Saturday, November 03, 2012

As expected, Yarm Independent School has put in its reduced application for school playing fields on the Egglescliffe bank of the Tees.  Gone are the all weather pitches, which would have seriously improved their provision for sport all the year round but are accepted by the Planning officer as being completely out of keeping with the surrounding area.  Gone are the pitches on the doorstep of Egglescliffe village.  No doubt the school hopes that opposition will die away.  How wrong can they be?
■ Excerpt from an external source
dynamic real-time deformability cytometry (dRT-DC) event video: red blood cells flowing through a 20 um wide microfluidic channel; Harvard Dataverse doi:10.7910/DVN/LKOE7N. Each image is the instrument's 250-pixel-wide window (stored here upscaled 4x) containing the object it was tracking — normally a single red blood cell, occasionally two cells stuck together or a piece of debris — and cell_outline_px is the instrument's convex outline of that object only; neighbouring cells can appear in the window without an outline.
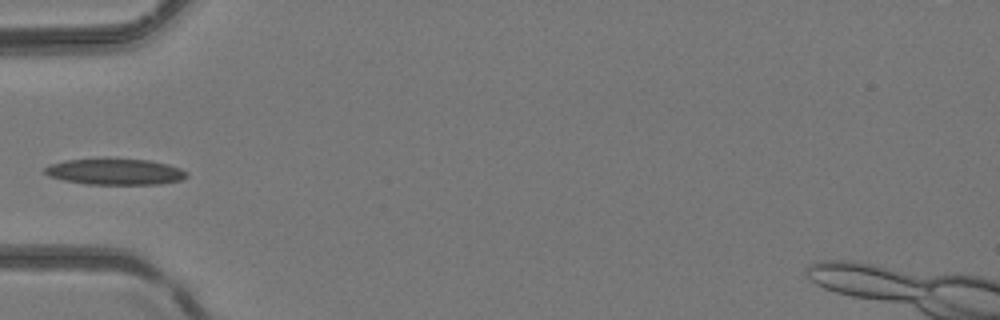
{"species": "common noctule bat (a hibernating species)", "species_latin": "Nyctalus noctula", "temperature_condition": "room temperature", "stored_images_in_passage": 2, "camera_frame_rate_fps": 3000, "um_per_image_px": 0.085, "animal": {"sex": "female", "body_mass_g": 24.6, "forearm_length_mm": 56.2}, "frame": {"image": 1, "passage_image": 2, "time_ms": 1.0, "image_size_px": [1000, 320], "cell_outline_px": [[188, 176], [180, 180], [160, 184], [88, 184], [64, 180], [48, 176], [44, 172], [44, 168], [52, 164], [64, 160], [104, 156], [108, 156], [148, 160], [168, 164], [180, 168], [188, 172]], "centroid_in_image_um": [9.77, 14.55], "position_along_channel_um": 75.2, "area_um2": 22.37}}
A recent meeting of the Egglescliffe Area Residents' Association committee confirmed that though this is an improvement it is still 11 pitches and a pavilion too many on the river bank.  The school are proud of the fact that half of their pupils are involved in sport on Saturdays during term time.  Allowing for approximately half of them being involved in away matches, this means about 500 pupils, parents and teachers - maybe more if the parents are enthusiastic.  This is an unimaginable intrusion into the peace and tranquility of the flood zone on the river bank.  What hope for humans to enjoy the area, let alone the wild life?
The discussions with the planning officer have changed the architecture of the pavilion to a wooden chalet style, reminiscent of the Swiss Alps.  Gone is the hospitality label - now it's entirely for padding up, toilet and first aid provision.  That's certainly an improvement but the pavilion could be built on their present playing fields for much the same cost one would imagine.
The access to the bridge on the Yarm side of the river is being moved away from  Minerva Mews but is still closer than those residents would like.  The thought of 30 or more boys and girls walking over the bridge every hour or so past their front windows is not pleasant.  The thought of hundreds on Saturdays is worse.  Add to that the idea that the general public can use it any hour of the day or night and amenity becomes significantly impaired for those residents whose windows are closest to the bridge.  Having observed the behaviour of a large group of the senior boys of the school when we did the walk on the river bank to protest against the development I dread to think what they'd be like when walking past windows unsupervised.
This is a development too far on the Tees Heritage Park, near to the Egglescliffe Conservation Area and needs to be stopped in its tracks.  I hope that all who sent in objections to the initial proposal will be sending them in for this one.